▼

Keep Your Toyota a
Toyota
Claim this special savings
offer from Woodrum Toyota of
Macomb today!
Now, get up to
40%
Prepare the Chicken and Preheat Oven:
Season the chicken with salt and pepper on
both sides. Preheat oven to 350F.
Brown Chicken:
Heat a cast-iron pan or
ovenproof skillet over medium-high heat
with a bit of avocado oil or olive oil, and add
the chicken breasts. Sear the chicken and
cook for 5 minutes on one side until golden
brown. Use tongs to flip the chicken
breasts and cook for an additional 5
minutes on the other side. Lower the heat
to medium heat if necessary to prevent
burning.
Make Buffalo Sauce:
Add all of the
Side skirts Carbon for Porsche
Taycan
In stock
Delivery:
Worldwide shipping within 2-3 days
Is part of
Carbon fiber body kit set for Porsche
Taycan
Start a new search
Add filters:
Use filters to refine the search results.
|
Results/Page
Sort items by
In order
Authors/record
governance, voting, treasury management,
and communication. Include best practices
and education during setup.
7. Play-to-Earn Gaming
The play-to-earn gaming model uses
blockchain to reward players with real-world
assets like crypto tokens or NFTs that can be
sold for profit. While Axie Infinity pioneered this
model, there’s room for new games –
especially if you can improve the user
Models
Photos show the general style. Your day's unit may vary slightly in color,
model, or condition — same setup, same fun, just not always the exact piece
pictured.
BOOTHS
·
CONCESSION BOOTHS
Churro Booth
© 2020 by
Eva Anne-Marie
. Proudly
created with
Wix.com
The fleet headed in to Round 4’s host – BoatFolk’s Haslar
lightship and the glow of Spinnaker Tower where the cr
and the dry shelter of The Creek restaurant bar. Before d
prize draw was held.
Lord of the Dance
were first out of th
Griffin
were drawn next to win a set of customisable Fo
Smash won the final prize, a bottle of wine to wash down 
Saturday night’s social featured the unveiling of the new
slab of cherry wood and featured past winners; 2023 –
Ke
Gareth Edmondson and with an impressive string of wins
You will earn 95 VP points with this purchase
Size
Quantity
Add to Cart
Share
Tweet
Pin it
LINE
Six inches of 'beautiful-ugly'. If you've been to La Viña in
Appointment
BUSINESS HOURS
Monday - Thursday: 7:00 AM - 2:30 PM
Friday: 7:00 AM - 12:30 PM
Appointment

▲

## Your goal
Starting from the first line above, copy the data through to the last line exactly.

## Exercise response
Keep Your Toyota a
Toyota
Claim this special savings
offer from Woodrum Toyota of
Macomb today!
Now, get up to
40%
Prepare the Chicken and Preheat Oven:
Season the chicken with salt and pepper on
both sides. Preheat oven to 350F.
Brown Chicken:
Heat a cast-iron pan or
ovenproof skillet over medium-high heat
with a bit of avocado oil or olive oil, and add
the chicken breasts. Sear the chicken and
cook for 5 minutes on one side until golden
brown. Use tongs to flip the chicken
breasts and cook for an additional 5
minutes on the other side. Lower the heat
to medium heat if necessary to prevent
burning.
Make Buffalo Sauce:
Add all of the
Side skirts Carbon for Porsche
Taycan
In stock
Delivery:
Worldwide shipping within 2-3 days
Is part of
Carbon fiber body kit set for Porsche
Taycan
Start a new search
Add filters:
Use filters to refine the search results.
|
Results/Page
Sort items by
In order
Authors/record
governance, voting, treasury management,
and communication. Include best practices
and education during setup.
7. Play-to-Earn Gaming
The play-to-earn gaming model uses
blockchain to reward players with real-world
assets like crypto tokens or NFTs that can be
sold for profit. While Axie Infinity pioneered this
model, there’s room for new games –
especially if you can improve the user
Models
Photos show the general style. Your day's unit may vary slightly in color,
model, or condition — same setup, same fun, just not always the exact piece
pictured.
BOOTHS
·
CONCESSION BOOTHS
Churro Booth
© 2020 by
Eva Anne-Marie
. Proudly
created with
Wix.com
The fleet headed in to Round 4’s host – BoatFolk’s Haslar
lightship and the glow of Spinnaker Tower where the cr
and the dry shelter of The Creek restaurant bar. Before d
prize draw was held.
Lord of the Dance
were first out of th
Griffin
were drawn next to win a set of customisable Fo
Smash won the final prize, a bottle of wine to wash down 
Saturday night’s social featured the unveiling of the new
slab of cherry wood and featured past winners; 2023 –
Ke
Gareth Edmondson and with an impressive string of wins
You will earn 95 VP points with this purchase
Size
Quantity
Add to Cart
Share
Tweet
Pin it
LINE
Six inches of 'beautiful-ugly'. If you've been to La Viña in
Appointment
BUSINESS HOURS
Monday - Thursday: 7:00 AM - 2:30 PM
Friday: 7:00 AM - 12:30 PM
Appointment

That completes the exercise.